Syngenta, le géant suisse des semences et des pesticides, a réussi à éviter des poursuites judiciaires par la simple dissolution de l’une de ses filiales. Il avait enfoui dans le sol des semences avariées. Les apiculteurs voulaient le poursuivre. Impossible !
Une société peut-elle disparaître du jour au lendemain afin d’échapper aux poursuites judiciaires ? C’est la question qui se pose, après le procès qui s’est tenu mardi 18 et mercredi 19 octobre devant le Tribunal correctionnel de Paris. Il a opposé syndicats d’apiculteurs et associations de défense de l’environnement à… un simple agriculteur. Mais celui qui aurait dû être le principal accusé, le géant suisse des pesticides et des semences Syngenta, était absent. A peine son avocate a-t-elle pointé le bout de son nez en début de séance, pour demander au tribunal de constater l’abandon des poursuites.
Une longue enquête
L’affaire remonte à l’année 2002. Maurice Caudoin, apiculteur dans le Lot-et-Garonne, découvre qu’un agriculteur voisin répand dans ses champs d’importantes quantités de semences de maïs fournies par Syngenta, déclarées déclassées, invendables. « Ils appellent cela le semis haute densité », note l’apiculteur. Une fois que les grains ont germés, les pousses sont enfouies, faisant office d’engrais dans le champ. La technique permet d’éliminer à coût moindre des graines qui sinon devraient être incinérées.
Mais pour Maurice Caudoin, il s’agit d’un stratagème pour se débarrasser de produits dangereux à bas coût. Car ces semences sont enrobées « de produits chimiques désastreux pour les abeilles », note l’Union nationale de l’apiculture française (Unaf), qui énumère : « Imidaclopride (Gaucho), Fipronil (Régent), Méthalaxyl, Anthraquinone, Fludioxonil. » Les molécules actives dans le Gaucho et le Régent sont les néonicotinoïdes, des pesticides dont l’impact sur la mortalité des abeilles a étéplusieurs fois décrit dans des études scientifiques.

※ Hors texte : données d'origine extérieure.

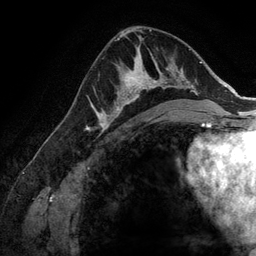
Breast MRI (dynamic contrast-enhanced), one axial slice; slice 81 of 134 in the series (ordered by position); cropped to one breast; dynamic contrast-enhanced series, time point 2 of 6 at this slice position (early post-contrast); 3 T; TE 2.8 ms, TR 6.9 ms; 256 × 256 image matrix, field of view 190 × 190 mm. Female patient.
Structures marked on this image (semi-automatically segmented with operator editing):
- enhancing-tissue mask used for the functional tumour volume (all voxels passing the contrast-enhancement thresholds inside the analysis volume; usually the tumour): bounding box <107,58,173,128> (left, top, right, bottom; pixels)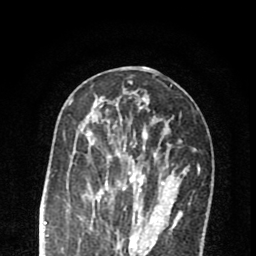
Breast MRI (dynamic contrast-enhanced), one axial slice; position 35 of 80 along the scan axis; cropped to one breast; dynamic contrast-enhanced series, time point 2 of 8 at this slice position (early post-contrast); 1.5 T; TE 2.7 ms, TR 6.6 ms; 2 mm slice thickness; 256 × 256 image matrix. Female patient.
Outlined on this slice (semi-automatically segmented with operator editing):
- enhancing-tissue mask used for the functional tumour volume (all voxels passing the contrast-enhancement thresholds inside the analysis volume; usually the tumour): bounding box [x1, y1, x2, y2] px = [82, 122, 164, 222]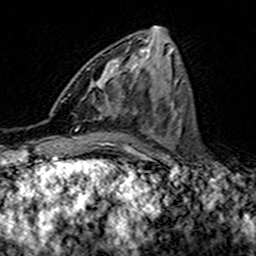
Breast MRI (dynamic contrast-enhanced), one axial slice; slice 63 of 160 in the series (ordered by position); cropped to one breast; dynamic contrast-enhanced series, time point 2 of 7 at this slice position (early post-contrast); 3 T; TE 4.6 ms, TR 7.4 ms; 1 mm slice thickness; 256 × 256 image matrix, field of view 144 × 144 mm. Female patient.
Outlined on this slice (semi-automatic segmentation, software-assisted and operator-edited):
- enhancing-tissue mask used for the functional tumour volume (all voxels passing the contrast-enhancement thresholds inside the analysis volume; usually the tumour): box from (x=68, y=58) to (x=136, y=115) px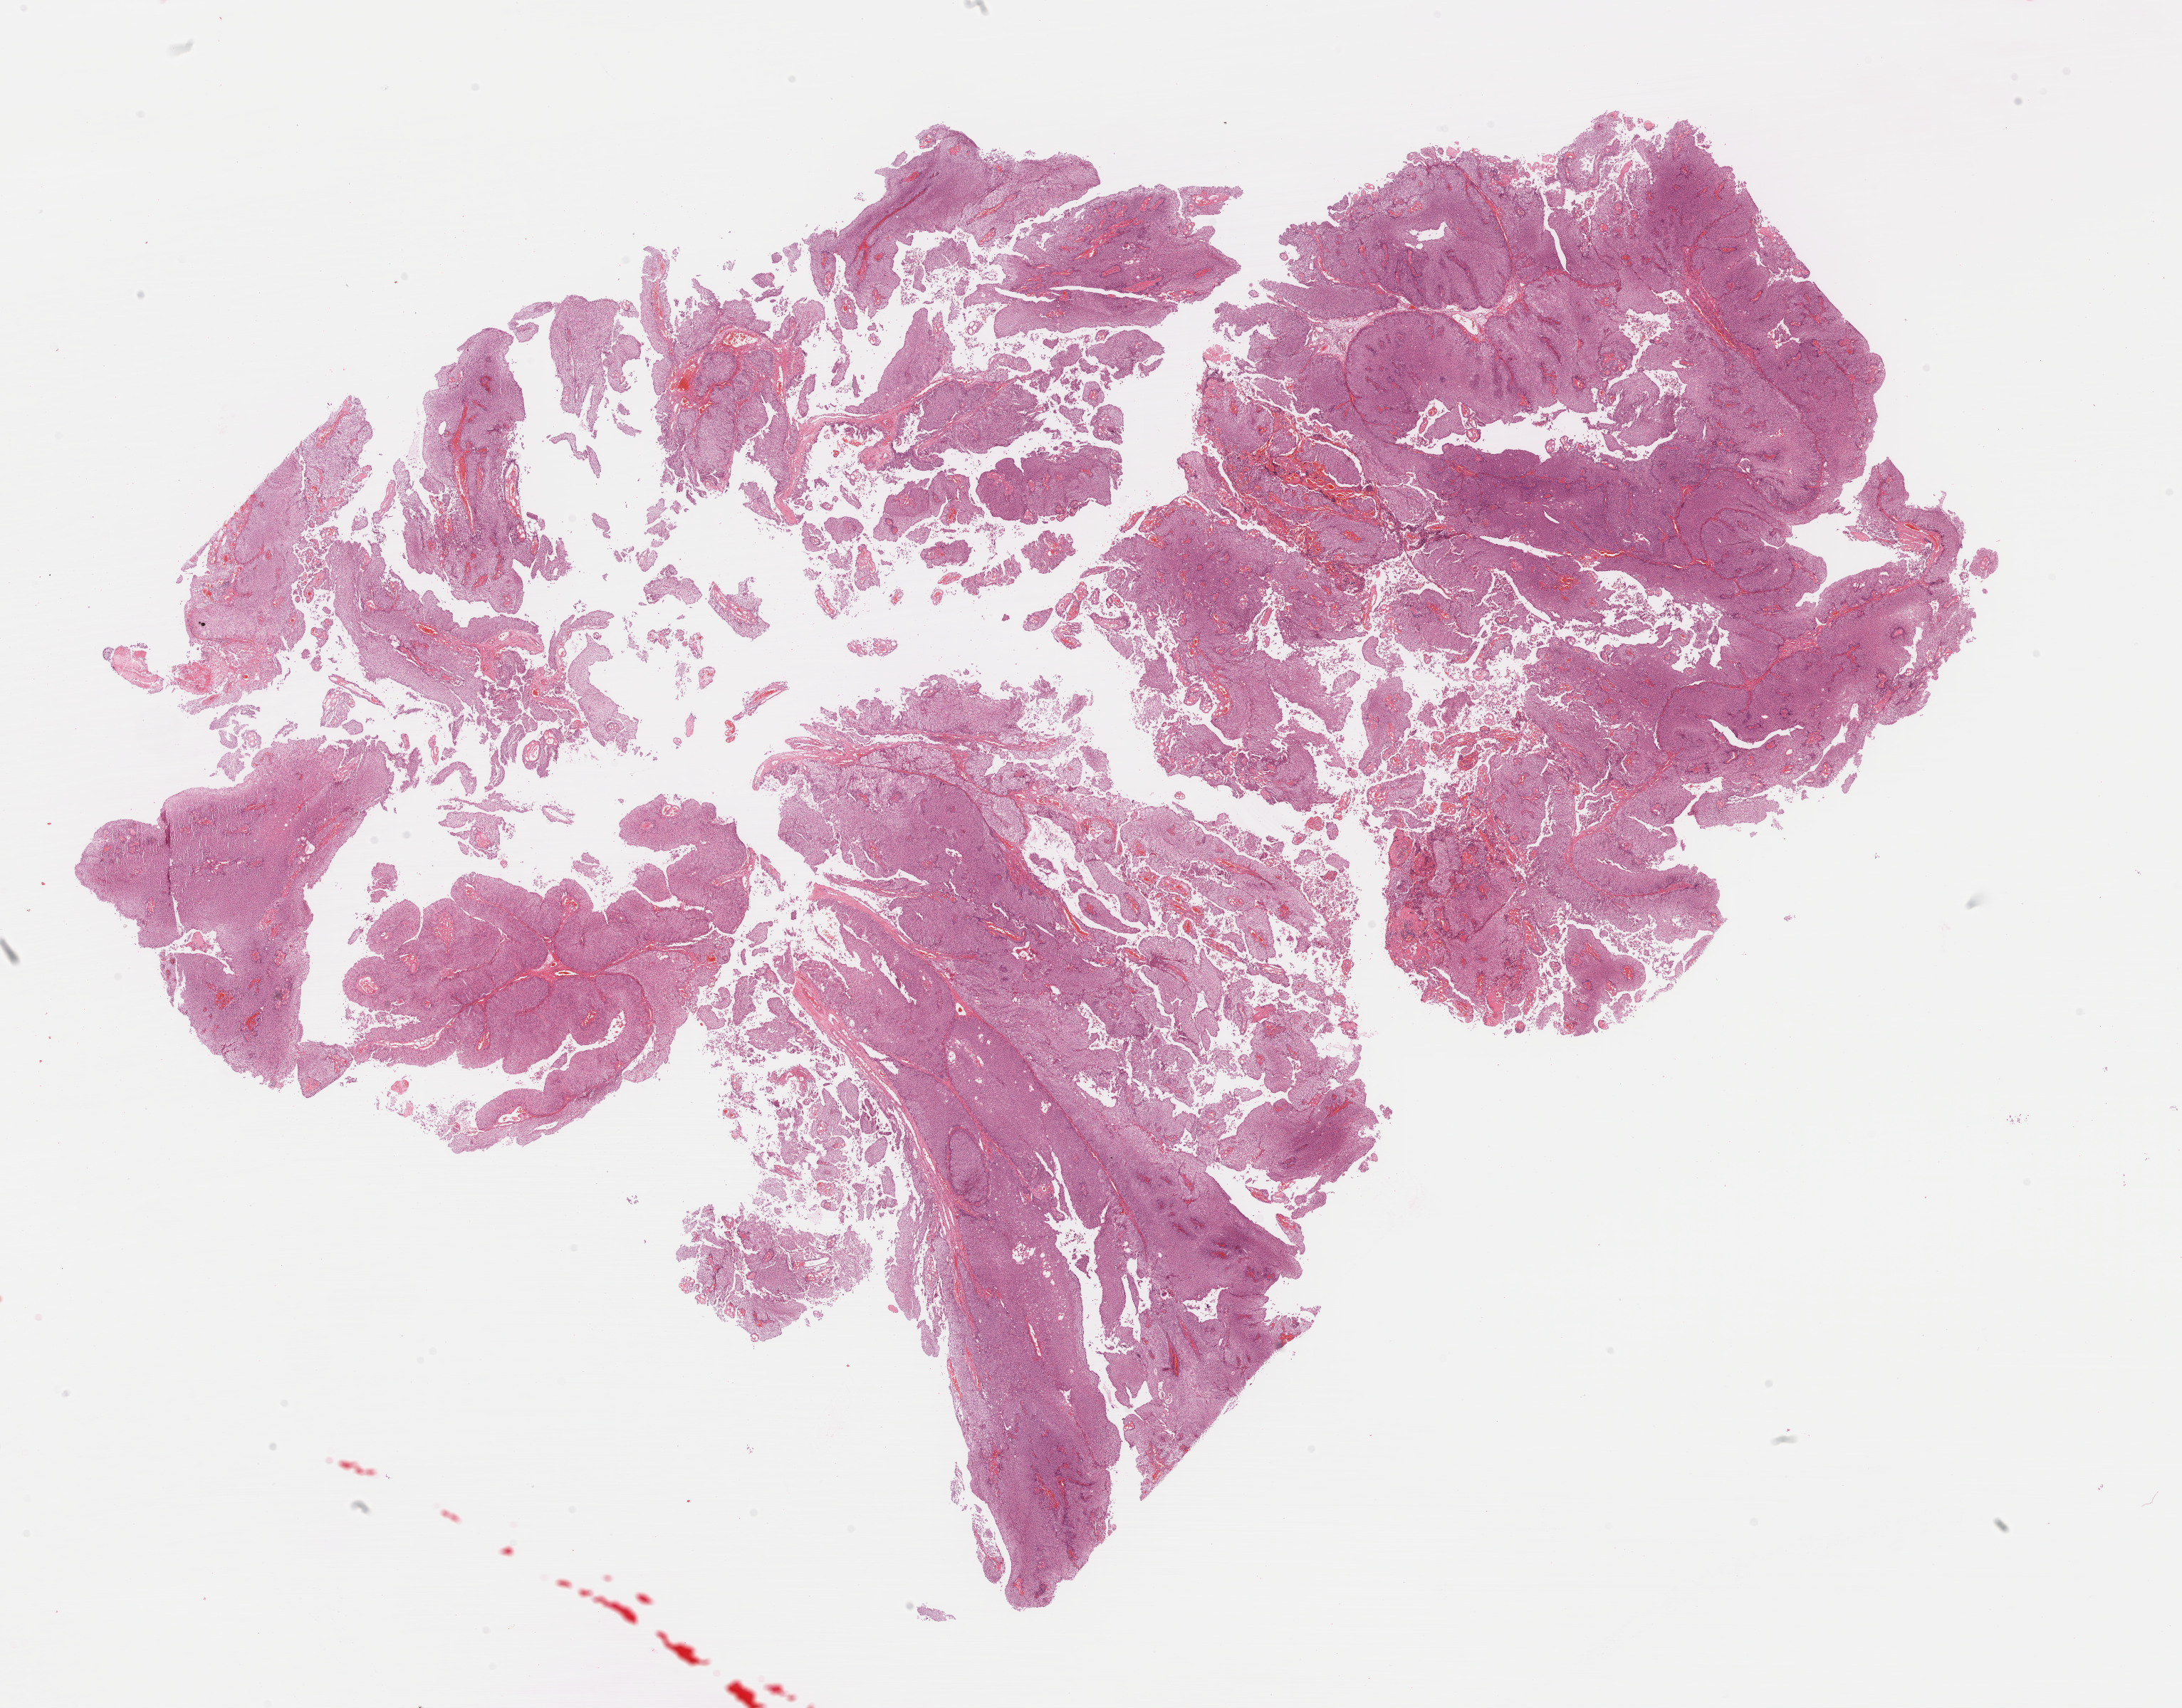
Whole-slide histology image, Hematoxylin and eosin (H&E) stained, low-resolution overview of the scanned area, about 24.2 x 18.9 mm (acquisition: 40x scan). Formalin-fixed paraffin-embedded (FFPE) diagnostic section. Sample: primary tumour, bladder. Male, age 57 years at initial diagnosis. Histologic grade: low grade.
AJCC pathologic stage: II (7th edition). Histologic diagnosis: Transitional cell carcinoma.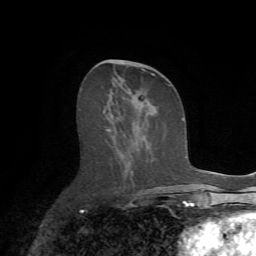
Breast MRI (dynamic contrast-enhanced), one axial slice. Position 31 of 72 along the scan axis. Cropped to one breast. Dynamic contrast-enhanced series, time point 2 of 7 at this slice position (early post-contrast). 1.5 T. TE 4.2 ms, TR 8.7 ms. 2.2 mm slice thickness. 256 × 256 image matrix. Female patient.
Structures marked on this image (semi-automatic segmentation, software-assisted and operator-edited):
- enhancing-tissue mask used for the functional tumour volume (all voxels passing the contrast-enhancement thresholds inside the analysis volume; usually the tumour): bounding box (x1, y1, x2, y2) in pixels: (104, 61, 175, 189)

Maurice Caudoin s’est donc inquiété de cette source de pollution. « J’ai porté l’affaire auprès de la préfète », se souvient-il. Une plainte est par ailleurs déposée par l’Abeille Gasconne, syndicat local d’apiculteurs, avec le soutien de l’Unaf, et de l’association France Nature Environnement. (...)
Mais le 21 novembre suivant, cinq jours plus tard, Syngenta Seeds Holding est dissoute, tout son patrimoine est transféré à Syngenta France. La filiale du géant de l’agrochimie demande l’extinction des poursuites.
S’ensuivent plusieurs rebondissements. La dissolution est d’abord annulée par le Tribunal de commerce de Versailles en 2015, puis à l’inverse confirmée par la Cour d’appel de Versailles. Il a donc suffit à Syngenta Seeds de disparaître au profit de sa société mère pour échapper au procès. (...)
Pour Maurice Caudoin, moins que la justice, c’est la loi qui est en cause, « car elle permet à une société d’échapper à la justice par une dissolution fictive. Le risque, ce serait par exemple que Monsanto disparaisse au profit de Bayer [ce dernier a racheté le groupe Américain récemment - NDR] pour échapper à de multiples poursuites. »
Mais il se félicite tout de même d’avoir lancé l’alerte, car « cette pratique n’aura plus lieu. La Fédération française des semences a elle-même considéré qu’il fallait abandonner cette façon d’éliminer les semences déclassées ».